Lateral pelvic lymph node dissection for advanced lower rectal cancer

S Fujita, S Yamamoto, T Akasu, Y Moriya
British Journal of Surgery 2003, 90 (12): 1580-5

BACKGROUND: The oncological outcome of patients who underwent curative surgery for lower rectal cancer was investigated to clarify whether lateral pelvic lymph node dissection (LPLD) conferred any benefit.

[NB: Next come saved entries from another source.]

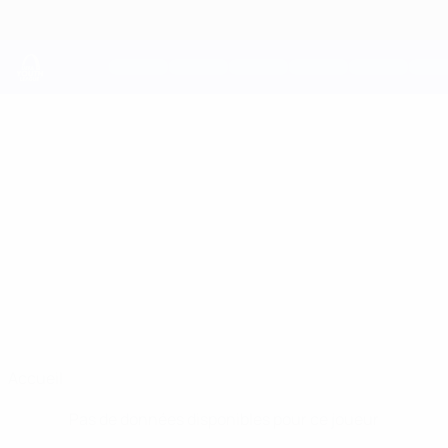
Passer
au
contenu
principal
UEFA Youth League
MIKHAIL
Mikhail Aleksandrov Stats
ALEKSANDROV
Dinamo-Minsk
Belarus
Accueil
Pas de données disponibles pour ce joueur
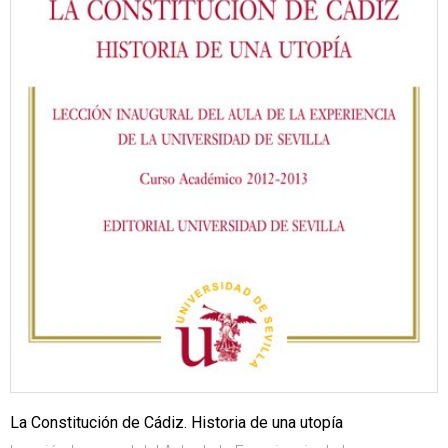
La Constitución de Cádiz. Historia de una utopía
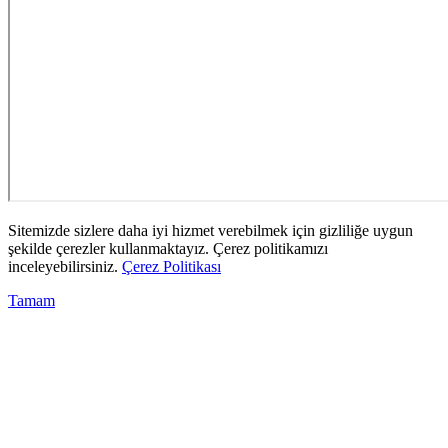
Sitemizde sizlere daha iyi hizmet verebilmek için gizliliğe uygun
şekilde çerezler kullanmaktayız. Çerez politikamızı
inceleyebilirsiniz.
Çerez Politikası
Tamam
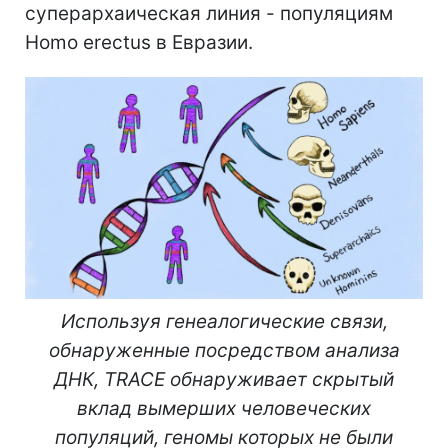
суперархаическая линия - популяциям
Homo erectus в Евразии.
Используя генеалогические связи,
обнаруженные посредством анализа
ДНК, TRACE обнаруживает скрытый
вклад вымерших человеческих
популяций, геномы которых не были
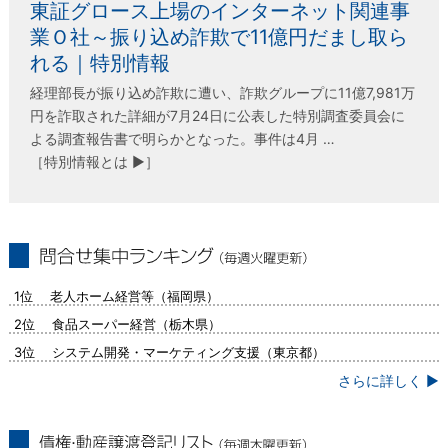
東証グロース上場のインターネット関連事
業Ｏ社～振り込め詐欺で11億円だまし取ら
れる｜特別情報
経理部長が振り込め詐欺に遭い、詐欺グループに11億7,981万
円を詐取された詳細が7月24日に公表した特別調査委員会に
よる調査報告書で明らかとなった。事件は4月 …
［特別情報とは ▶］
問合せ集中ランキング（毎週火曜更新）
1位 老人ホーム経営等（福岡県）
2位 食品スーパー経営（栃木県）
3位 システム開発・マーケティング支援（東京都）
さらに詳しく ▶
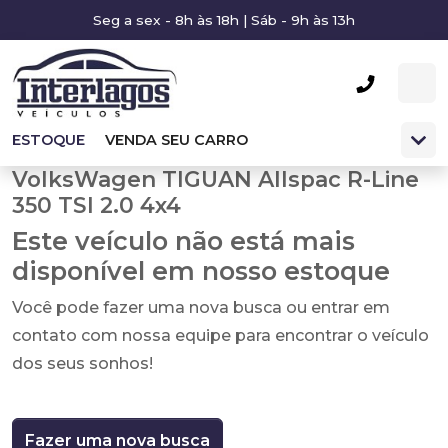
Seg a sex - 8h às 18h | Sáb - 9h às 13h
ESTOQUE
VENDA SEU CARRO
VolksWagen TIGUAN Allspac R-Line
350 TSI 2.0 4x4
Este veículo não está mais
disponível em nosso estoque
Você pode fazer uma nova busca ou entrar em
contato com nossa equipe para encontrar o veículo
dos seus sonhos!
Fazer uma nova busca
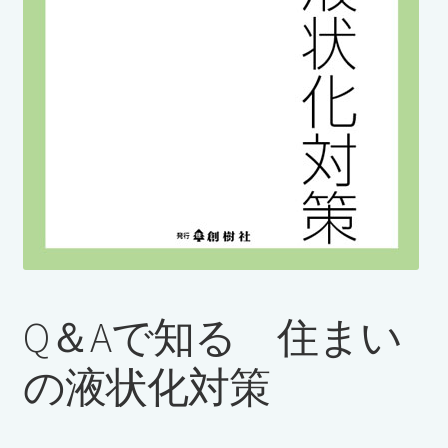
購入履歴
Q＆Aで知る 住まい
の液状化対策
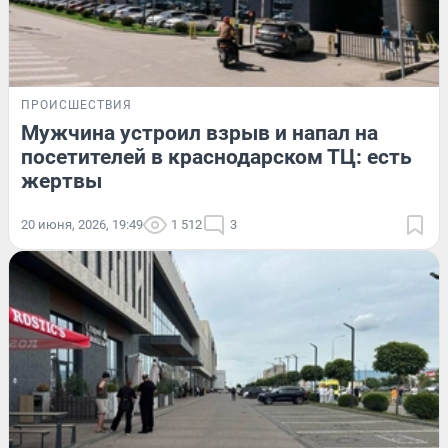
ПРОИСШЕСТВИЯ
Мужчина устроил взрыв и напал на
посетителей в краснодарском ТЦ: есть
жертвы
20 июня, 2026, 19:49
1 512
3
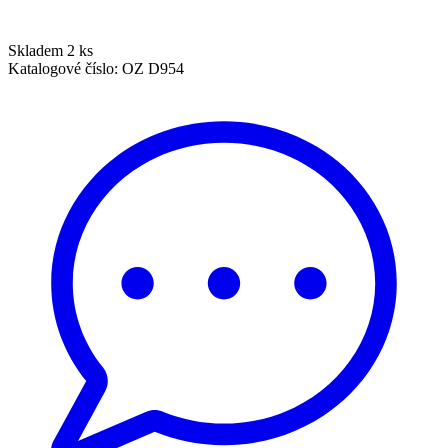
Skladem 2 ks
Katalogové číslo:
OZ D954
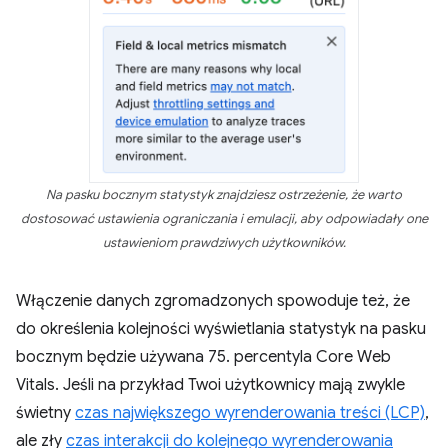
Na pasku bocznym statystyk znajdziesz ostrzeżenie, że warto
dostosować ustawienia ograniczania i emulacji, aby odpowiadały one
ustawieniom prawdziwych użytkowników.
Włączenie danych zgromadzonych spowoduje też, że
do określenia kolejności wyświetlania statystyk na pasku
bocznym będzie używana 75. percentyla Core Web
Vitals. Jeśli na przykład Twoi użytkownicy mają zwykle
świetny
czas największego wyrenderowania treści (LCP)
,
ale zły
czas interakcji do kolejnego wyrenderowania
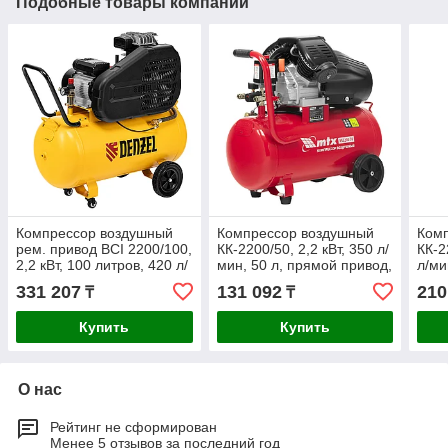
Подобные товары компании
Компрессор воздушный
Компрессор воздушный
Ком
рем. привод BCI 2200/100,
КК-2200/50, 2,2 кВт, 350 л/
КК-2
2,2 кВт, 100 литров, 420 л/
мин, 50 л, прямой привод,
л/ми
мин Denzel
масляный MTX
при
331 207
131 092
210
₸
₸
Купить
Купить
О нас
Рейтинг не сформирован
Менее 5 отзывов за последний год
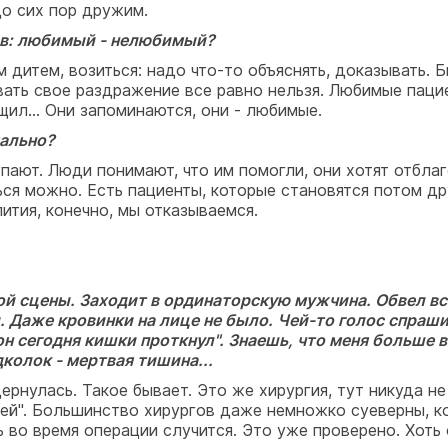
до сих пор дружим.
ов: любимый - нелюбимый?
м дитем, возиться: надо что-то объяснять, доказывать. 
вать свое раздражение все равно нельзя. Любимые пацие
щил... Они запоминаются, они - любимые.
мально?
ают. Люди понимают, что им помогли, они хотят отблаг
ться можно. Есть пациенты, которые становятся потом др
ития, конечно, мы отказываемся.
ой сцены. Заходит в ординаторскую мужчина. Обвел в
 Даже кровинки на лице не было. Чей-то голос спрашив
а он сегодня кишки проткнул". Знаешь, что меня больше
колок - мертвая тишина...
дернулась. Такое бывает. Это же хирургия, тут никуда не
тей". Большинство хирургов даже немножко суеверны, к
ь во время операции случится. Это уже проверено. Хоть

METHODS: A total of 246 patients who underwent curative surgery for stage II and III lower rectal cancer (below the peritoneal reflection) between 1985 and 1998 was reviewed. Forty-two of these patients did not undergo LPLD.

RESULTS: Patients who did not undergo LPLD were older, more likely to have anterior resection and pelvic nerve preservation, and had smaller tumours and lymph node metastasis at an earlier stage than those who underwent LPLD. There was no difference in survival among patients with stage II and III disease between the two groups. However, in patients with pathological N1 lymph node metastasis, the 5-year disease-free survival rate was 73.3 per cent in patients who had LPLD compared with 35.3 per cent among those who did not (P = 0.013). Multivariate analysis showed that LPLD was a significant prognostic factor.

CONCLUSION: LPLD improved the prognosis of patients with stage III disease and a small number of lymph node metastases. A randomized clinical trial is needed to verify the benefit of LPLD.